Fischbach’s lab uses biomaterials in combination with cellular and tissue engineering approaches to understand how the tissue microenvironment regulates cancer in different contexts, while Estroff’s group specialises in biomineralization – the way biological organisms control the growth of crystals in their tissues.

“We know that cancer cells behave like seeds that need the right soil to grow, and we’re very interested in how the extracellular matrix, which is basically the material in between cells that holds everything together, affects tumour growth,” Fischbach said.

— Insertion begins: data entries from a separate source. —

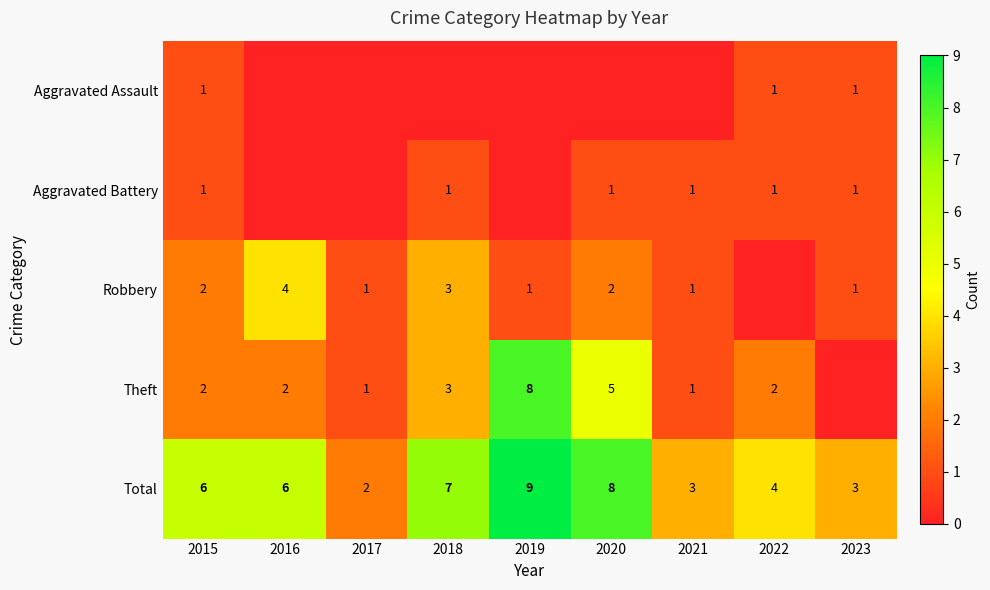

What is the spread (max minus min) of values at 2015?

5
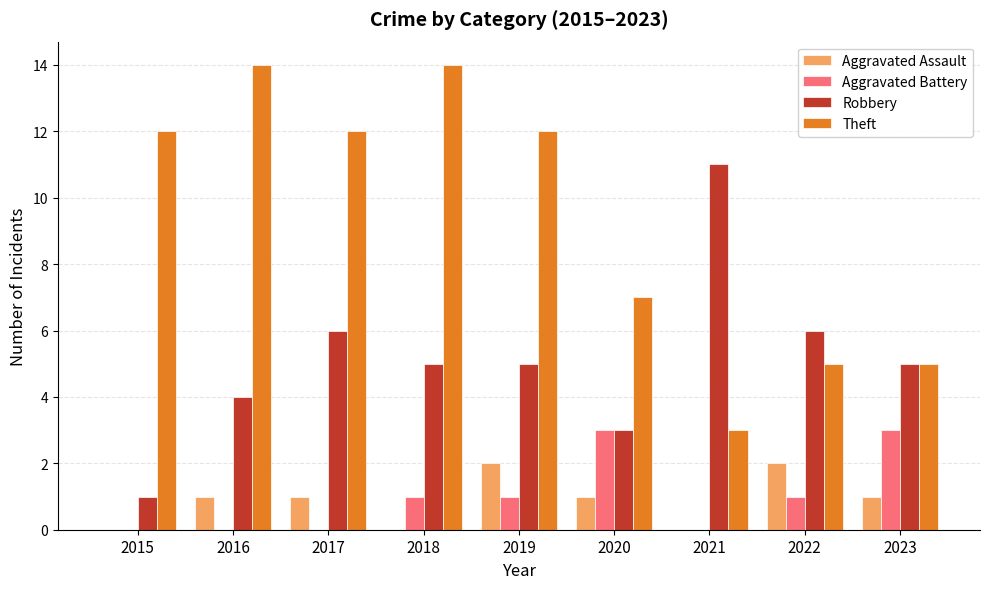

What is the highest value of the Theft series?

14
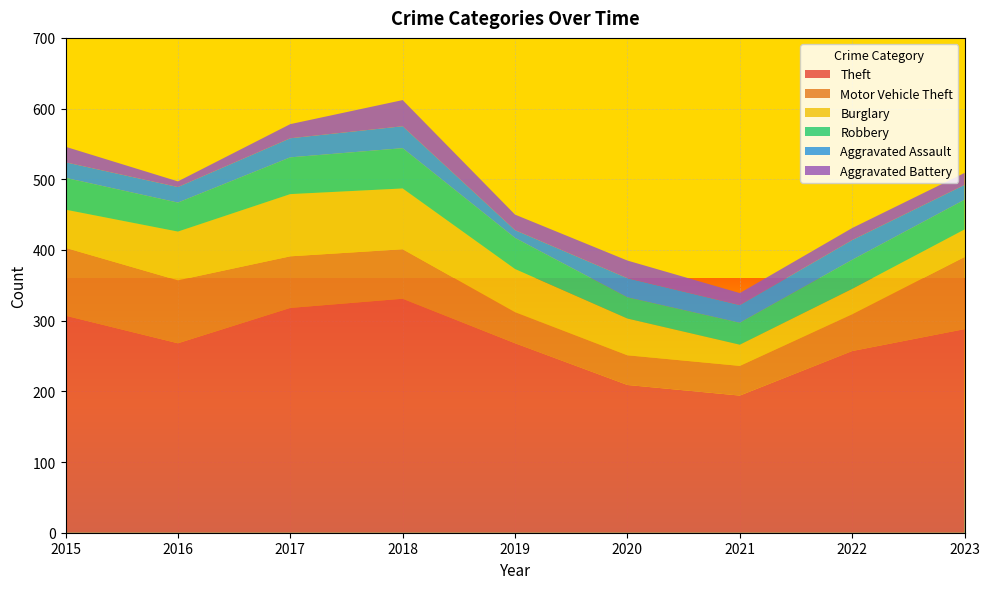

Reading left to right, what are all the values shown in this chart?

Theft: 307	268	318	331	268	209	194	257	288
Motor Vehicle Theft: 96	89	73	70	44	42	42	52	102
Burglary: 54	69	88	86	61	52	30	36	39
Robbery: 45	41	52	57	44	30	31	41	42
Aggravated Assault: 22	22	27	31	11	27	25	28	21
Aggravated Battery: 22	8	20	37	22	25	17	17	17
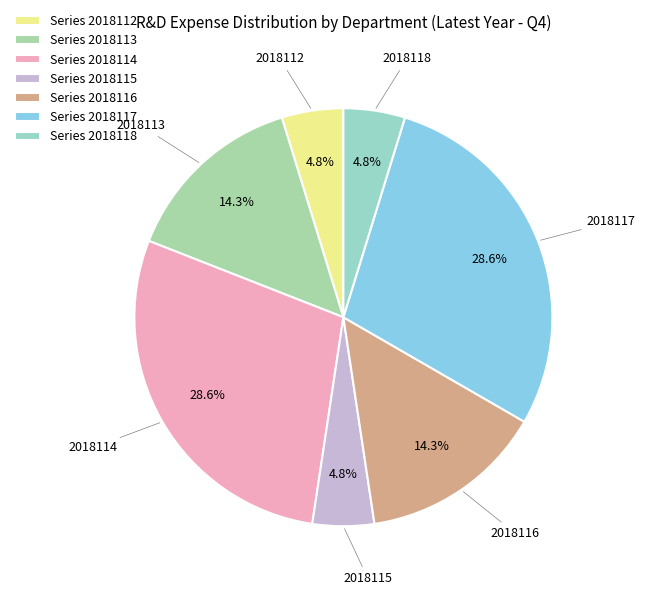

How many segments does this pie chart have?

7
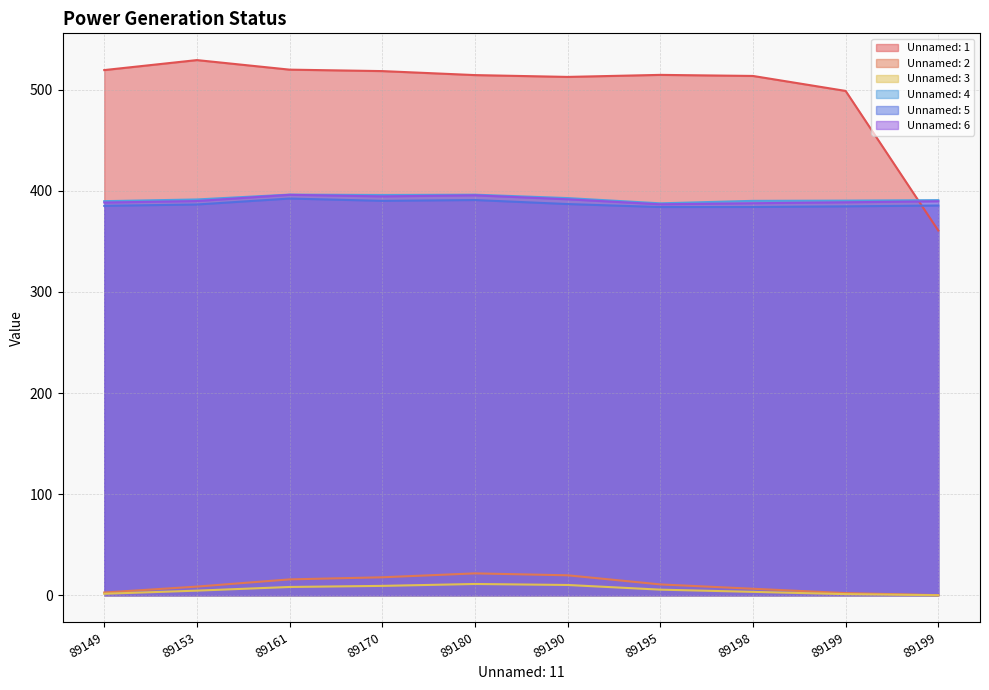

What is the sum of the Unnamed: 2 values at 89195 and 89199?

10.8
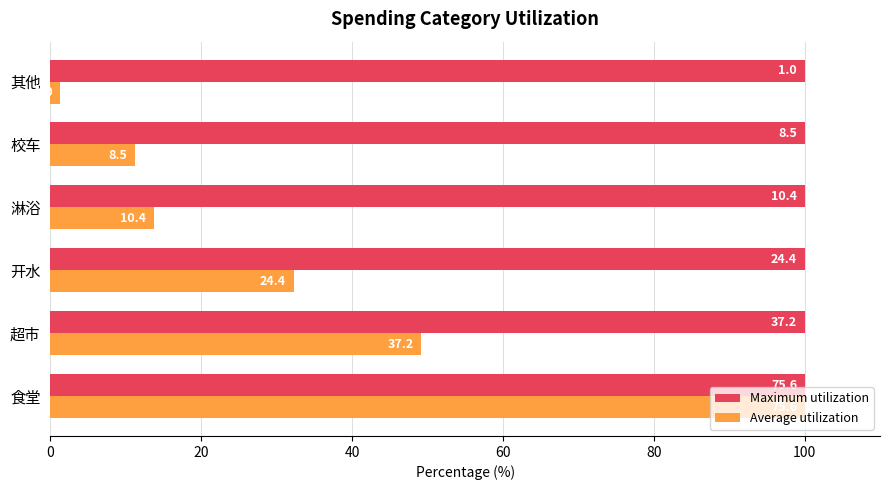

What are all the series names shown in the legend?

Maximum utilization, Average utilization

During physiological mineralisation, bone mineral particles are deposited in and around collagen type I fibres.

This process occurs naturally and is necessary for bone health but decreases with age – for example, due to hormonal changes as seen in women undergoing menopause. It can also result from dietary changes or chemotherapy.

A connection between reduced bone health and the behaviour of tumour cells is well-established.

For example, decreased bone-mineral density has been correlated with increased risk for metastasis, and incomplete fracture healing has been shown to enhance bone metastasis.

However, no one had been able to isolate which specific role bone-matrix mineralisation plays in this process.

“You can’t study some these connections unless you have model systems in which you can control bone matrix properties in a defined way,” Fischbach said.

The researchers were able to create such systems by combining organic and inorganic matrix components, including collagen and the bone mineral hydroxyapatite, in a manner that mimicked physiological and pathologic mineralisation.

Estroff led the necessary materials synthesis and characterisation techniques of the different bone matrix models, which the team then used to investigate tumour cell behaviour, first in vitro and then in vivo through mouse models.

The presence of bone mineral reduced the growth of tumour cells in both settings.

The presence of mineral also caused tumour cells to promote genes that were associated with better patient prognosis.

These findings suggest that healthy bone matrix can reduce the risk for breast cancer skeletal metastasis.

Co-authors Matthew Paszek, associate professor in the Smith School of Chemical and Biomolecular Engineering, and Olivier Elemento, director of the Englander Institute for Precision Medicine and a professor of physiology and biophysics and of computational genomics in computational biomedicine at Weill Cornell Medicine, helped elucidate how bone matrix regulates cellular mechanosignaling, and connect the potential molecular mechanisms to patient data.

“This study basically shows for the first time that physiological interactions between mineral particles and collagen may be able to inhibit the activation of tumour cells that have spread to bone,” Fischbach said.

“Now we’re broadly interested in how other cell types are influenced by varied bone-matrix mineralisation. And how do mineral-dependent changes of their behaviour regulate tumour cells?”